REQUIRED ACTIONS:
1. Reproduce verbatim the passage of the workstation ergonomics text from "The final point" to "of the monitor.".
2. According to the workstation ergonomics text, how thick should a rolled-up towel be when it is used in place of a lumbar roll?

TEXT SECTION:
Active workers must pay strict attention to biomechanics on the job.

Cervical retraction (chin tucks). Sit with your chest up and out. Next, retract or tuck your chin back. Do not bend your chin or neck while performing this movement. Any forward bending will only reinforce forward head posture. Performing a chin tuck correctly involves a strictly horizontal motion. Imagine a metal rod is attached to the top of your head. This rod prevents you from bending up or down. Next, glide your head backward. Perform this movement for three sets of 10 or until your neck begins to feel loose.

Standing back extension. While standing, place your hands behind your back and slowly tilt your back as far as possible. Once you've reached your end range of motion, slowly return to a neutral standing position. Try not to bend your knees or move your hips. Perform this exercise 30 times or until you feel your lower back loosen up. To target specific segments of your spine, place your hands on both sides of the targeted vertebrae, and bend back.

Ergonomically Correct Workstation

The final point to make is the importance of proper workstation setup. With proper setup, your patient will be able to better maintain proper posture. The less-cluttered workstation will lead to more biomechanically correct movements. Here are the primary elements to consider.

Position the computer correctly. Users should be able to look straight ahead and see the computer screen while the neck is upright in the field of vision; line of sight should be horizontal to the middle of the monitor.

Position the body correctly. Workers should not move their neck forward, bend the neck down, or lean from side to side in the chair. If you are in a position that causes you to twist or turn while looking at your computer, this will place increased stress on your joints, which may lead to pain, joint stiffness, and muscular weakness.

Maintain proper wrist control. While typing, make sure the wrists are in a neutral position when resting on the keyboard. Flexing or extending the wrists increases the compressive forces on the joints, which may lead to impairments such as pain, numbness, and tingling - and can result in more serious issues such as tendonitis or carpal tunnel syndrome.

Position the telephone wisely. The telephone is an important tool in the workplace and should be placed in the most strategic position. Position the phone on the side of the user's non-dominant hand so he will have easy access to write messages with the dominant hand. For workers frequently on the phone, I recommend wearing a headset. This will decrease the temptation to hold the phone against the shoulder, which can cause unnecessary cervical strain.

Sit correctly. See the guidelines to proper sitting posture described above.

Remember proper back support. Proper back support should also be attained with the addition of a lumbar roll to increase lumbar extension and prevent posterior compressive disk forces. If you do not have a lumbar roll, roll up a towel to about two inches in thickness and place it between the small of your back and the chair.

Office workers are susceptible to workplace injuries just as much as active employees are. With attention to proper workstation setup, frequent breaks and simple postural exercises, physical therapists can assist these workers in remaining healthy and on the job.

(Saved data entries)
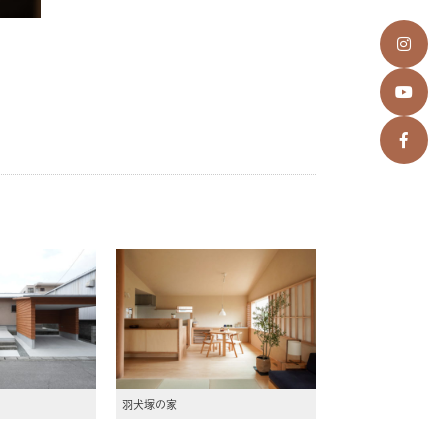
羽犬塚の家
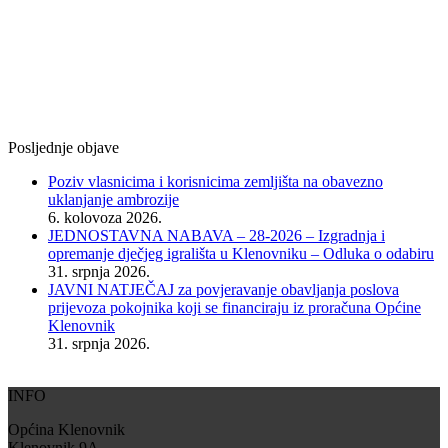
Posljednje objave
Poziv vlasnicima i korisnicima zemljišta na obavezno
uklanjanje ambrozije
6. kolovoza 2026.
JEDNOSTAVNA NABAVA – 28-2026 – Izgradnja i
opremanje dječjeg igrališta u Klenovniku – Odluka o odabiru
31. srpnja 2026.
JAVNI NATJEČAJ za povjeravanje obavljanja poslova
prijevoza pokojnika koji se financiraju iz proračuna Općine
Klenovnik
31. srpnja 2026.
INFO
Općina Klenovnik
Klenovnik 9A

ANSWERS BY ITEM:
1.
The final point to make is the importance of proper workstation setup. With proper setup, your patient will be able to better maintain proper posture. The less-cluttered workstation will lead to more biomechanically correct movements. Here are the primary elements to consider.

Position the computer correctly. Users should be able to look straight ahead and see the computer screen while the neck is upright in the field of vision; line of sight should be horizontal to the middle of the monitor.

2. About two inches thick.